This section is intended to introduce the reader to various aspects of art, which may be related to various aspects of the present invention that are described and/or claimed below. This discussion is believed to be helpful in providing the reader with background information to facilitate a better understanding of the various aspects of the present invention. Accordingly, it should be understood that the statements in this section are to be read in this light, and not as admissions of prior art.

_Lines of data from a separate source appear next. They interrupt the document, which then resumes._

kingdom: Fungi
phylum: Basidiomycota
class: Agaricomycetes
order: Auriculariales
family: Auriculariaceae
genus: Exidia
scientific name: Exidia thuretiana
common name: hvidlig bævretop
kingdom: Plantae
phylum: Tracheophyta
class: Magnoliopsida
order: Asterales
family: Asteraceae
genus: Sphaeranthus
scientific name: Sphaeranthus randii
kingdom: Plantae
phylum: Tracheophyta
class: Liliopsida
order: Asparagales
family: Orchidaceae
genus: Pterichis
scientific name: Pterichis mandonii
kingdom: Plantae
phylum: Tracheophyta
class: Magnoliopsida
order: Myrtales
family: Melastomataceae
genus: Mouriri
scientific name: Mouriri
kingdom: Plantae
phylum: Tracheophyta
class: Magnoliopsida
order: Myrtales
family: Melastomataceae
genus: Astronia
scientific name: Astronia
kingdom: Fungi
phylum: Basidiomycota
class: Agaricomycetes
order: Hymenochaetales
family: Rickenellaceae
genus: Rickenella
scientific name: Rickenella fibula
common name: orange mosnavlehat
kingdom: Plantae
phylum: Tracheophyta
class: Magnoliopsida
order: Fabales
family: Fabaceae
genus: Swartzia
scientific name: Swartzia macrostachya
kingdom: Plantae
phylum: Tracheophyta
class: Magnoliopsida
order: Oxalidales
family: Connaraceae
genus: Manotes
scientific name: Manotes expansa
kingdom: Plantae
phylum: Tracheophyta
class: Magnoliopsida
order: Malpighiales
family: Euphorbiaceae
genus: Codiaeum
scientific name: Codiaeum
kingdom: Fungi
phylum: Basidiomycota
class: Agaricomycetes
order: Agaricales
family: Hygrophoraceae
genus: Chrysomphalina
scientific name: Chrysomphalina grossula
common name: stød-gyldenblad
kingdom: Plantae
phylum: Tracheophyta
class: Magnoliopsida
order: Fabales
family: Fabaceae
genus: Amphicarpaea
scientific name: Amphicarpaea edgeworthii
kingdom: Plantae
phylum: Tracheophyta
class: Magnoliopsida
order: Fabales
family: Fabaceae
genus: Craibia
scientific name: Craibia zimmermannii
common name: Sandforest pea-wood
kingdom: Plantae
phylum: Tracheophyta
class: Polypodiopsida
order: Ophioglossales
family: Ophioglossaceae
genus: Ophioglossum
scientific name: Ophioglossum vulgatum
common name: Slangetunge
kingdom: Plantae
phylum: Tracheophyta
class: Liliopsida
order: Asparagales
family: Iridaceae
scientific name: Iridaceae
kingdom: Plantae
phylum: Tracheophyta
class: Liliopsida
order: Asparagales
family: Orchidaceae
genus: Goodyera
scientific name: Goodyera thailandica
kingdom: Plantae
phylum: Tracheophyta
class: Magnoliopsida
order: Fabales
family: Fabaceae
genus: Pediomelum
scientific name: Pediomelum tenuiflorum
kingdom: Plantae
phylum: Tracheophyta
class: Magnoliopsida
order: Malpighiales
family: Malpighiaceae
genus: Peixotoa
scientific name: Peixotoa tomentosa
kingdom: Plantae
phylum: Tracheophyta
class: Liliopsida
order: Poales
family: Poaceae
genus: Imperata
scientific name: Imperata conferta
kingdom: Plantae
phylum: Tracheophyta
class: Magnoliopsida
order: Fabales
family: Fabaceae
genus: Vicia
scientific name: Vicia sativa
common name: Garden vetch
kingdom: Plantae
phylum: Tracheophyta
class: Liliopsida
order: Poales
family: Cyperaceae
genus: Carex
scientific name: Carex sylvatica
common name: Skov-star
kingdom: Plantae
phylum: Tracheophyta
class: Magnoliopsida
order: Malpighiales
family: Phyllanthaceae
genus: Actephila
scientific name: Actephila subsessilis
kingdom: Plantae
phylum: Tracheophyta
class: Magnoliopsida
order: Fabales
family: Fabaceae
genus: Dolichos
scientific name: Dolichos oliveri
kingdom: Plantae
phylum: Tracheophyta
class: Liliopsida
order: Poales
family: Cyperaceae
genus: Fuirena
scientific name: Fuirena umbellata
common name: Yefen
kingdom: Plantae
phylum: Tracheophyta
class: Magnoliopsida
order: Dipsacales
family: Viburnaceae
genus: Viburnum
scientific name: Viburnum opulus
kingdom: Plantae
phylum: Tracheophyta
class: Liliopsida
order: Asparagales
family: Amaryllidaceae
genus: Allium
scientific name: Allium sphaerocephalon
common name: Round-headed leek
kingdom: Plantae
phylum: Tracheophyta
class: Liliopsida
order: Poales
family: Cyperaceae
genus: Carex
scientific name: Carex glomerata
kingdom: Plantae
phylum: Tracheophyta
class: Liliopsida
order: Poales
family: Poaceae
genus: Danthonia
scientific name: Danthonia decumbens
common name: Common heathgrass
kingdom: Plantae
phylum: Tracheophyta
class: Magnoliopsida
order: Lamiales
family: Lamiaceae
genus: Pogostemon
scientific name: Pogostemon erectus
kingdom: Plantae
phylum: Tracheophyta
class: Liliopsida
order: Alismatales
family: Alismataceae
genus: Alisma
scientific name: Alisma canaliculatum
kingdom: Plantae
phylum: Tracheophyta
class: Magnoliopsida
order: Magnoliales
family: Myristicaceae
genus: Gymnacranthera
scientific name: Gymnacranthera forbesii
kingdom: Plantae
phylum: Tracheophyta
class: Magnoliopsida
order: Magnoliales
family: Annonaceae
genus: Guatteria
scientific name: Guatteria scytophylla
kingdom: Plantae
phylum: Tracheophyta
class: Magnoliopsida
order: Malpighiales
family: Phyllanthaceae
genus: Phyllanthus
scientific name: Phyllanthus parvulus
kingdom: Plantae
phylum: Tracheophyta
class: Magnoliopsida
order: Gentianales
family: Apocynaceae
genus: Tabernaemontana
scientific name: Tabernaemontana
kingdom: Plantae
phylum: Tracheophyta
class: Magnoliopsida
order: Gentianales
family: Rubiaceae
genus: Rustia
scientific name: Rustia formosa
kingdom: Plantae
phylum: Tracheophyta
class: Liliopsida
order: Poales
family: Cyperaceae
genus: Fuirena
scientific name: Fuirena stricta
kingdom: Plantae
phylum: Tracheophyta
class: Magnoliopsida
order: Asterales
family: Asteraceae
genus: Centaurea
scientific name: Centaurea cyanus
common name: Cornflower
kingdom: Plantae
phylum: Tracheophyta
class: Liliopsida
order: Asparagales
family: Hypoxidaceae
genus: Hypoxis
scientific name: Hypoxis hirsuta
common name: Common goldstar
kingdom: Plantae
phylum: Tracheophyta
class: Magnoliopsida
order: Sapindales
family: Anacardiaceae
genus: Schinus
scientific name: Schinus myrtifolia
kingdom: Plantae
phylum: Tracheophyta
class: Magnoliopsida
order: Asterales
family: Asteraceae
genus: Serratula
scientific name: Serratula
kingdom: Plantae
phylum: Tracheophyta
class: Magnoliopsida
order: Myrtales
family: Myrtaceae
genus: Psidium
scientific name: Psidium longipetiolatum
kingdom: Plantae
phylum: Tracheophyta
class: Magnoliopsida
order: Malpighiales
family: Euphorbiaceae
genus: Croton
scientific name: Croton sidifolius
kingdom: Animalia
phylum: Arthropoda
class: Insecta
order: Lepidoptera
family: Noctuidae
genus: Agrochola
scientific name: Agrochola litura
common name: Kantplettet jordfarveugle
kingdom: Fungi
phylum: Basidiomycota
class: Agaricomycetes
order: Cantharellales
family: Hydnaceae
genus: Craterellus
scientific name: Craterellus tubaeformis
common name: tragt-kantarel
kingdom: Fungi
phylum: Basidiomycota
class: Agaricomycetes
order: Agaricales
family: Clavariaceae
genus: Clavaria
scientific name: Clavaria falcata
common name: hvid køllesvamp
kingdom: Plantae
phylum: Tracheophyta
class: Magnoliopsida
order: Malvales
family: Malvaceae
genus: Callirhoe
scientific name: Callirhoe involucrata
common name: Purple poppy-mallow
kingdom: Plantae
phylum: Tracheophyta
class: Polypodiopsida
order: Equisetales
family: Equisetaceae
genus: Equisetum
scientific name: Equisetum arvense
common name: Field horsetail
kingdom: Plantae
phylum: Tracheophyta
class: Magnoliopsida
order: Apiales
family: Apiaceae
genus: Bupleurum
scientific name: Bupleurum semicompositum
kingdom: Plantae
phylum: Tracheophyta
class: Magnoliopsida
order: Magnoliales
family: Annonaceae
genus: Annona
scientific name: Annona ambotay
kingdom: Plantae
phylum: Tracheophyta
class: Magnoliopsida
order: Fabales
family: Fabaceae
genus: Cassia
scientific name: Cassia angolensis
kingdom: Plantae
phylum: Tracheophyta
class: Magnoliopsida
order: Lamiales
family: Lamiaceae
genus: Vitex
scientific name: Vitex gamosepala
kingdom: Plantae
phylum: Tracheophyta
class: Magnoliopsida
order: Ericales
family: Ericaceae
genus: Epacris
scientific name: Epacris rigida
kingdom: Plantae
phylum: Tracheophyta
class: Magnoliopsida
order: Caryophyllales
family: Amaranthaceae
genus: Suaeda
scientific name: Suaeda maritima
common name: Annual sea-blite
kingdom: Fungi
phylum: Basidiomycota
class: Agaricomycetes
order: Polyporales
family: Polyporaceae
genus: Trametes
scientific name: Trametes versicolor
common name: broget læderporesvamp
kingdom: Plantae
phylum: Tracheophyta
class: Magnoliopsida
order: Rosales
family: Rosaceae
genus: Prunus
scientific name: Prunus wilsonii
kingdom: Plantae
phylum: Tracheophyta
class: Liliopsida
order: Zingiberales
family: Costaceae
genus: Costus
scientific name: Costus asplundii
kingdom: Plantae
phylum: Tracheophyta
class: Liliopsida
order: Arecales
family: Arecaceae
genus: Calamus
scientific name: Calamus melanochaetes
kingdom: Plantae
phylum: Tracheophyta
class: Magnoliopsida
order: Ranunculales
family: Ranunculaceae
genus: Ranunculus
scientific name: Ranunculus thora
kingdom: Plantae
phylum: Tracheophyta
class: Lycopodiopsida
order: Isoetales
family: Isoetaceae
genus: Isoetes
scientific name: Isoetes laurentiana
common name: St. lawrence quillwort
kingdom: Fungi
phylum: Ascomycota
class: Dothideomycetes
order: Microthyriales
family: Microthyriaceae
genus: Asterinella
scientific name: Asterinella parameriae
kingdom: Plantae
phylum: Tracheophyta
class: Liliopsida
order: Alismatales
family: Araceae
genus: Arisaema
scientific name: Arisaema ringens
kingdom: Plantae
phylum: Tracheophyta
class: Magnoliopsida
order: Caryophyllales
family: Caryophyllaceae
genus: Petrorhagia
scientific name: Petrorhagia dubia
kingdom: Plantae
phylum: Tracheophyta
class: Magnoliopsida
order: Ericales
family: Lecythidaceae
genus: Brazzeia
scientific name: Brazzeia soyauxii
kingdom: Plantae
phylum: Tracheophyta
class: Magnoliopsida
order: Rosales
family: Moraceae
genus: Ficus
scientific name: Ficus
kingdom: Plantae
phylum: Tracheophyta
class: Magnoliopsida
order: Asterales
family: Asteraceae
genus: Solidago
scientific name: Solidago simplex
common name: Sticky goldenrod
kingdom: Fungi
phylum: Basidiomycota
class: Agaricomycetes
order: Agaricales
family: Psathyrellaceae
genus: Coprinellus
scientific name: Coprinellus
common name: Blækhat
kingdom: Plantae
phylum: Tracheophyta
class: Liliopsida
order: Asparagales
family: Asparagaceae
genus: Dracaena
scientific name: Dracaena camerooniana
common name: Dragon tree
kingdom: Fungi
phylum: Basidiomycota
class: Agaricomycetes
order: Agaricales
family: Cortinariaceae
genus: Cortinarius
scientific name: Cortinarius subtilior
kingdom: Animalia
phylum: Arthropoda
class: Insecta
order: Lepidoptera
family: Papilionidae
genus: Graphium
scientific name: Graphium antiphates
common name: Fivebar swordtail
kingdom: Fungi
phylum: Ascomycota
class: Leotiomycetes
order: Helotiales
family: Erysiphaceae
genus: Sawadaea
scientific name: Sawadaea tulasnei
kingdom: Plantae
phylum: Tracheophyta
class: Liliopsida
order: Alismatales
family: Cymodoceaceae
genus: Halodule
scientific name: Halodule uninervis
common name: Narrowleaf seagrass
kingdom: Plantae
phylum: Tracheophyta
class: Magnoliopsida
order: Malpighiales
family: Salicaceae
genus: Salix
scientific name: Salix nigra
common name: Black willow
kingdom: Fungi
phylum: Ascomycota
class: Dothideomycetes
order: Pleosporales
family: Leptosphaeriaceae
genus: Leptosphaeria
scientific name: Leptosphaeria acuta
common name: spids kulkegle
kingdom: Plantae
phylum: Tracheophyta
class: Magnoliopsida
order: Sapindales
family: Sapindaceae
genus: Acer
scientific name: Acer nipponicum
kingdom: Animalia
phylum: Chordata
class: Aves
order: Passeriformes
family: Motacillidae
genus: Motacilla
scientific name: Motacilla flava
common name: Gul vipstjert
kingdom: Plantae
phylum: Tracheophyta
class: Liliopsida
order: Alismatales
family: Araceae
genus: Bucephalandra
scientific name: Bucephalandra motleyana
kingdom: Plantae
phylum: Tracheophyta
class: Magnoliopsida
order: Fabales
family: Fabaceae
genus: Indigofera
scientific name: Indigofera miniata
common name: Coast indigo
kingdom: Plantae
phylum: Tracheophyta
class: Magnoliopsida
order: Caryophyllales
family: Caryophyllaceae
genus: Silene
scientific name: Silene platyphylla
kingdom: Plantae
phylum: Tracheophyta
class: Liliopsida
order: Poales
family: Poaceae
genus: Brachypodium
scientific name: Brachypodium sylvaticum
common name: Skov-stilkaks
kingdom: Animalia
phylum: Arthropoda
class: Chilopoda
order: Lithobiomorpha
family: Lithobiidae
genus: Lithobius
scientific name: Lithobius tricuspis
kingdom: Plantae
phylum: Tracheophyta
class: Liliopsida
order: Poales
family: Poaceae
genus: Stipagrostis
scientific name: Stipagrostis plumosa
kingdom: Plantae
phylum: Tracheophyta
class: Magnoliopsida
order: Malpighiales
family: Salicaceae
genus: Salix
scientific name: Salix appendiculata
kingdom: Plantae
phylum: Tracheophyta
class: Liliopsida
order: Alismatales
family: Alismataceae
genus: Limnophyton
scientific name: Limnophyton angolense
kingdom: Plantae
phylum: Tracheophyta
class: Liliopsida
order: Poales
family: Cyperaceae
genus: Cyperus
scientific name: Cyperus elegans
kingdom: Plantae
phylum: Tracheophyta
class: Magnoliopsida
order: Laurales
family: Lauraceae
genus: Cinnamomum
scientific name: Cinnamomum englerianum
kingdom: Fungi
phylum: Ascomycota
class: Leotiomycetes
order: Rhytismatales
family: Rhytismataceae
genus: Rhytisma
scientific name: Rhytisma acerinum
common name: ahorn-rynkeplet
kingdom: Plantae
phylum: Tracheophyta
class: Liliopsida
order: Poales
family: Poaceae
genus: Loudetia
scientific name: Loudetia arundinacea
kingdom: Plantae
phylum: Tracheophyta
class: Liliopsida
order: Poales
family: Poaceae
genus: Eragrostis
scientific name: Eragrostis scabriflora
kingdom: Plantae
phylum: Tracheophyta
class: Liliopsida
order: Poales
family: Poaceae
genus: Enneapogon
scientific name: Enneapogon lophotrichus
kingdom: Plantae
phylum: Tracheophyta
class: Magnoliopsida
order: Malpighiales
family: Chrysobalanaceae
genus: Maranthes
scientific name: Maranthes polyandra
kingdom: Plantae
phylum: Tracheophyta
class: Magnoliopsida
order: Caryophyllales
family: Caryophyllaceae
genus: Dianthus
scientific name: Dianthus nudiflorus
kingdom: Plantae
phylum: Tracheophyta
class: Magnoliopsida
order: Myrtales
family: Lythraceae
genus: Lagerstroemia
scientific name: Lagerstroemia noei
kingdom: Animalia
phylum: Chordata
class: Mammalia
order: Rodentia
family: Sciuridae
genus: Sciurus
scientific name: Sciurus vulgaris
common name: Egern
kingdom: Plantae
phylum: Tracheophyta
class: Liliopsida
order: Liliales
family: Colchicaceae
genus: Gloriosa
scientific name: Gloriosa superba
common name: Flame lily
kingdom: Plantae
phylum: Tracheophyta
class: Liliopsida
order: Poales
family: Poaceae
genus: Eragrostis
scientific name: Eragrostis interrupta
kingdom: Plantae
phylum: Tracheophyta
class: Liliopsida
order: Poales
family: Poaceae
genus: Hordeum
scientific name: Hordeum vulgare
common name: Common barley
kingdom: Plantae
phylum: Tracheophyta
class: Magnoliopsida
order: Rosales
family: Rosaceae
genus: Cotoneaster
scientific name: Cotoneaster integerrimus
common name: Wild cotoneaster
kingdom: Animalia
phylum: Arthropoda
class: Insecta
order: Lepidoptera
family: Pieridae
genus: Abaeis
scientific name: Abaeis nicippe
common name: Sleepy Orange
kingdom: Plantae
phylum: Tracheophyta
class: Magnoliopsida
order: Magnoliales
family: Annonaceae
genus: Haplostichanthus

Various video coding standards, e.g. MPEG-4 Part 10/AVC, apply a spatial based intra prediction algorithm for taking advantage of spatial redundancy within images. The intra prediction is done for various block sizes (e.g. 4×4, 8×8 and 16×16). Taking 4×4 block intra prediction as an example, there are in AVC nine pre-defined spatial predictors and the prediction directions for predicting. One of the biggest issues of intra prediction schemes employed in AVC is its complexity. In order to make a correct prediction of the current block, the blocks that are located on the left and upper side of a current block are reconstructed first, after their own encoding and before serving as predictors. Therefore, image encoding can only be performed sequentially, in left-to-right and up-down directions.
Nowadays, the processing architectures are evolving from high performance sequential processor architecture to parallel processor architectures (e.g. IBM's cell processor, Intel's Larabee processor, and nVidia or AMD's GPUs etc.) The introduction of these processors is changing the way computation is done with computers. The more parallelism an application has, the better the application will perform on the processors. However, in AVC encoding, intra prediction cannot be efficiently be performed using these processors, due to the fact that intra prediction is a natural born sequential processing problem.
Several attempts have been tried to improve the performance of intra prediction in video encoding and decoding, which are targeted at pixel level parallelization. This approach can make prediction for a line of pixels according to the prediction mode. These methods are efficient on DSP or FPGA implementations, but the above-mentioned parallel processor architectures cannot take advantage of those proposed schemes.